A review published in Annals of Intensive Care examines two physiologic concepts that help explain how blood returns to the heart and how clinicians interpret venous pressures in critically ill patients: mean circulatory filling pressure and mean systemic filling pressure.
In the review, Sheldon Magder, MD, of McGill University Health Centre in Montreal, Canada, and colleagues discuss the physiology underlying these pressures and evaluate their potential relevance for clinical care. The authors conclude that although the concepts are central to understanding venous return, directly measuring these pressures rarely provides more practical information than standard hemodynamic monitoring.
Mean circulatory filling pressure describes the pressure that would exist throughout the vascular system if the heart stopped and blood flow ceased. Under those conditions, pressures equalize across the circulation. However, blood volume does not distribute evenly because different vascular regions have different levels of compliance.
Systemic veins and venules account for the majority of vascular compliance—approximately 70%—and therefore play the dominant role in determining circulatory filling pressure. Because the venous system is highly compliant, it serves as the primary reservoir for blood within the circulation.

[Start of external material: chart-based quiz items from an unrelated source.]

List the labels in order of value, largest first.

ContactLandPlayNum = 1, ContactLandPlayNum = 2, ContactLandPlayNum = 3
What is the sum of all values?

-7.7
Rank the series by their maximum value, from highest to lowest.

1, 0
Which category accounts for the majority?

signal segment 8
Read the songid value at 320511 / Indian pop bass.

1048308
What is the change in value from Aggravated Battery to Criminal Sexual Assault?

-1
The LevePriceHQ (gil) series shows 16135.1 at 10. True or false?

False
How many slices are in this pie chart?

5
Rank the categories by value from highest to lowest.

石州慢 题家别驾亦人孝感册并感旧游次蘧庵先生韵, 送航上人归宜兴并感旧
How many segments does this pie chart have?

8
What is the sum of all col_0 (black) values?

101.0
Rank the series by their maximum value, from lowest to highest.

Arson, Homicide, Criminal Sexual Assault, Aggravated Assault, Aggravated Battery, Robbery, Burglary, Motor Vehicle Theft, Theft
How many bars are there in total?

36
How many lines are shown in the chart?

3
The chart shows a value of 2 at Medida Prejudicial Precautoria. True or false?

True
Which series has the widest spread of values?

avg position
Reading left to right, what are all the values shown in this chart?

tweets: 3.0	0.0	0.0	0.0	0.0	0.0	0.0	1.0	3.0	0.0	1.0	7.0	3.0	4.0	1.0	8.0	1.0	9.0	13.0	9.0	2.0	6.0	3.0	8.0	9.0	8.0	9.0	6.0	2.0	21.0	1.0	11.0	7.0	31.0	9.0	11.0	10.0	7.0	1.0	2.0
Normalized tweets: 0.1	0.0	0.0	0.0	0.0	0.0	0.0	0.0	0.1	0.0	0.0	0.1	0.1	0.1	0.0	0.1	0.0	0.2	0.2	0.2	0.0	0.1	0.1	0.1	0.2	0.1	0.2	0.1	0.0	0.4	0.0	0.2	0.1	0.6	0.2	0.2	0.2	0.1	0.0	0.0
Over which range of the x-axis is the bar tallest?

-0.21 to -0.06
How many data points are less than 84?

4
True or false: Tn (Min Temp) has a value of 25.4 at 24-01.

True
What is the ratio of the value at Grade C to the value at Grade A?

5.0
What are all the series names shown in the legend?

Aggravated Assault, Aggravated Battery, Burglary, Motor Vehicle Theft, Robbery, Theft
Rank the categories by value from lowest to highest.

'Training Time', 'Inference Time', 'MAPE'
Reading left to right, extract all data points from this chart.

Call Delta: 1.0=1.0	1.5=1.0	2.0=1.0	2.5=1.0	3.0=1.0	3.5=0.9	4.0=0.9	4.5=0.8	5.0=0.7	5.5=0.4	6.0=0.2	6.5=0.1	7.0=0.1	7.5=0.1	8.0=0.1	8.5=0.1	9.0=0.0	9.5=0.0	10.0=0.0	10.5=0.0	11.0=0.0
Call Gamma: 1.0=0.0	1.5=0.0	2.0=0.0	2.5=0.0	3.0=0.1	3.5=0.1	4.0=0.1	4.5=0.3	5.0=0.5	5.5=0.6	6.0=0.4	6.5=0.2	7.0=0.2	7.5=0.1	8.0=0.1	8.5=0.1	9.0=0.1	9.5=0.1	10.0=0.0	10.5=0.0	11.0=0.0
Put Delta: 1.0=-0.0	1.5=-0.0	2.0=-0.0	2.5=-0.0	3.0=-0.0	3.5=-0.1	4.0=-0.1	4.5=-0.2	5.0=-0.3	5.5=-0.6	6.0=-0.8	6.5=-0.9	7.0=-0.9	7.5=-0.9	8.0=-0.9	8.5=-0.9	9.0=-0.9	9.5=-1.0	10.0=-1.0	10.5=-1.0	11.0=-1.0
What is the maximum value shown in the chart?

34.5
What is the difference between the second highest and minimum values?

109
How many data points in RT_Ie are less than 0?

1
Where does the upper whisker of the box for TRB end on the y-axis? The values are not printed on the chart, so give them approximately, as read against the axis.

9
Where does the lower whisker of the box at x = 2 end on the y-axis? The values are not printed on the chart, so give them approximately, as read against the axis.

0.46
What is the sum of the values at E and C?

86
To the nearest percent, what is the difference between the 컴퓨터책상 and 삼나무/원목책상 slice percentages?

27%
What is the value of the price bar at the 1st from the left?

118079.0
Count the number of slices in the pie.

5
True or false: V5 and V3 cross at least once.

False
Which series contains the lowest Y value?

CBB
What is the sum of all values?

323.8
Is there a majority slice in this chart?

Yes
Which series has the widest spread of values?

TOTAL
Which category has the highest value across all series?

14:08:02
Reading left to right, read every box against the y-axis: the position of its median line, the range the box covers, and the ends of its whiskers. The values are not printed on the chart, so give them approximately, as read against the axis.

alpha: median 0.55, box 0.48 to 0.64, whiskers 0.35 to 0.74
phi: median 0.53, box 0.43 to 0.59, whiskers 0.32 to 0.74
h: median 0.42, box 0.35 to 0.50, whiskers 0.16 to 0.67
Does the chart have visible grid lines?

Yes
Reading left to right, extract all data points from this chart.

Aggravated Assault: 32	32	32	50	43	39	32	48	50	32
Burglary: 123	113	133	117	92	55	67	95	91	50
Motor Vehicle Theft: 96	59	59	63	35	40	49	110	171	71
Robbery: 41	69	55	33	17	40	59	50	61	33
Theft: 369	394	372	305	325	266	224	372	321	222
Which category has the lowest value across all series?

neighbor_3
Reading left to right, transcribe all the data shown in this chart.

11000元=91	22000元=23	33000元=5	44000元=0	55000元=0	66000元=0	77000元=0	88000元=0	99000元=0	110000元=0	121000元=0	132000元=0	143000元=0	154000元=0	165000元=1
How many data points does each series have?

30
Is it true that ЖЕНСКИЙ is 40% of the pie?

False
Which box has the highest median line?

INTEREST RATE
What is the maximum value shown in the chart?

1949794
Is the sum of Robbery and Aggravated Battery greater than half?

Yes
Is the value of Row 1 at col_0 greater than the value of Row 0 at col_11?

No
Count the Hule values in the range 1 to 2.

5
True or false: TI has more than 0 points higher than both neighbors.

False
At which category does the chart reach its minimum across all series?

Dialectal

When blood flow resumes, the pressure driving venous return toward the right side of the heart is referred to as mean systemic filling pressure. Under typical physiologic conditions, the difference between mean circulatory filling pressure and mean systemic filling pressure is small because the venous system dominates overall vascular compliance.
Mean systemic filling pressure has two important physiologic roles. First, it represents the upstream pressure that drives blood back to the right atrium, influencing venous return and ultimately cardiac output. Second, it functions as the downstream pressure for capillary drainage. If this pressure becomes too high, capillary hydrostatic pressure may rise and increase the risk of tissue edema.
Studies examining venous return physiology suggest that the pressure gradient between mean systemic filling pressure and right atrial pressure is typically small—generally about 3 to 6 mmHg. Because of this relationship, mean systemic filling pressure can often be approximated by adding several millimeters of mercury to a carefully measured right atrial pressure.
The authors also describe physiologic factors that can influence the relationship between circulatory filling pressures. Changes in cardiac function, vascular resistance, and blood flow distribution may alter how pressure is distributed within the circulation. For example, reduced ventricular performance or increased systemic vascular resistance may lower mean systemic filling pressure relative to mean circulatory filling pressure, whereas conditions that accelerate systemic venous filling—such as exercise or sepsis—may increase it.
Although researchers have proposed several techniques to estimate mean systemic filling pressure at the bedside, including respiratory maneuvers and mathematical modeling approaches, the authors suggest that these methods offer limited additional clinical value in most situations. In practice, careful measurement of right atrial pressure and cardiac output typically provides more actionable information for guiding hemodynamic management.
Because the pressure gradient driving venous return is relatively small, modest increases in right atrial pressure can reduce venous return and cardiac output. The authors note that when right atrial pressure rises above approximately 8 to 10 mmHg, clinicians should be cautious with additional fluid administration because higher pressures may contribute to venous congestion and impaired organ function.
Overall, the review concludes that mean circulatory filling pressure represents the potential energy stored within the vascular system, while mean systemic filling pressure—and particularly its relationship to right atrial pressure—offers the more clinically relevant framework for interpreting venous return in critically ill patients.
The authors declared having no competing interests.